From the entries below, pull out each line where "Weste" appears.

## MATERIAL FOR THE TASK
== Segment start ==
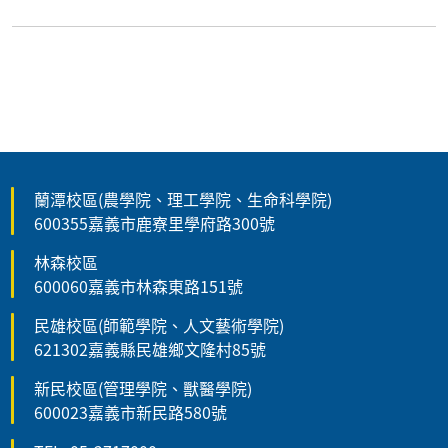
蘭潭校區(農學院、理工學院、生命科學院)
600355嘉義市鹿寮里學府路300號
林森校區
600060嘉義市林森東路151號
民雄校區(師範學院、人文藝術學院)
621302嘉義縣民雄鄉文隆村85號
新民校區(管理學院、獸醫學院)
600023嘉義市新民路580號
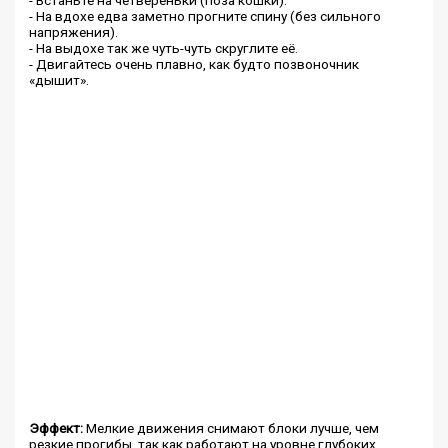
- Встаньте на четвереньки (поза кошки).
- На вдохе едва заметно прогните спину (без сильного
напряжения).
- На выдохе так же чуть-чуть скруглите её.
- Двигайтесь очень плавно, как будто позвоночник
«дышит».
Эффект:
Мелкие движения снимают блоки лучше, чем
резкие прогибы, так как работают на уровне глубоких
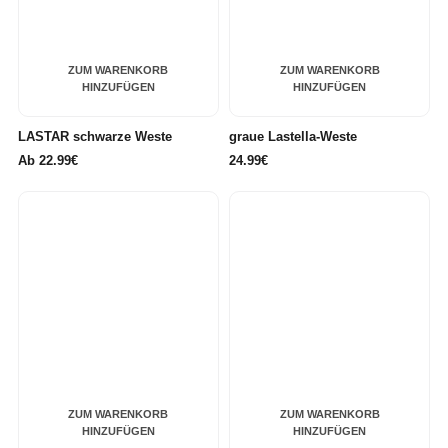
ZUM WARENKORB
ZUM WARENKORB
HINZUFÜGEN
HINZUFÜGEN
LASTAR schwarze Weste
graue Lastella-Weste
Ab
22.99€
24.99€
ZUM WARENKORB
ZUM WARENKORB
HINZUFÜGEN
HINZUFÜGEN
== Segment end ==
## TASK RESULT
LASTAR schwarze Weste
graue Lastella-Weste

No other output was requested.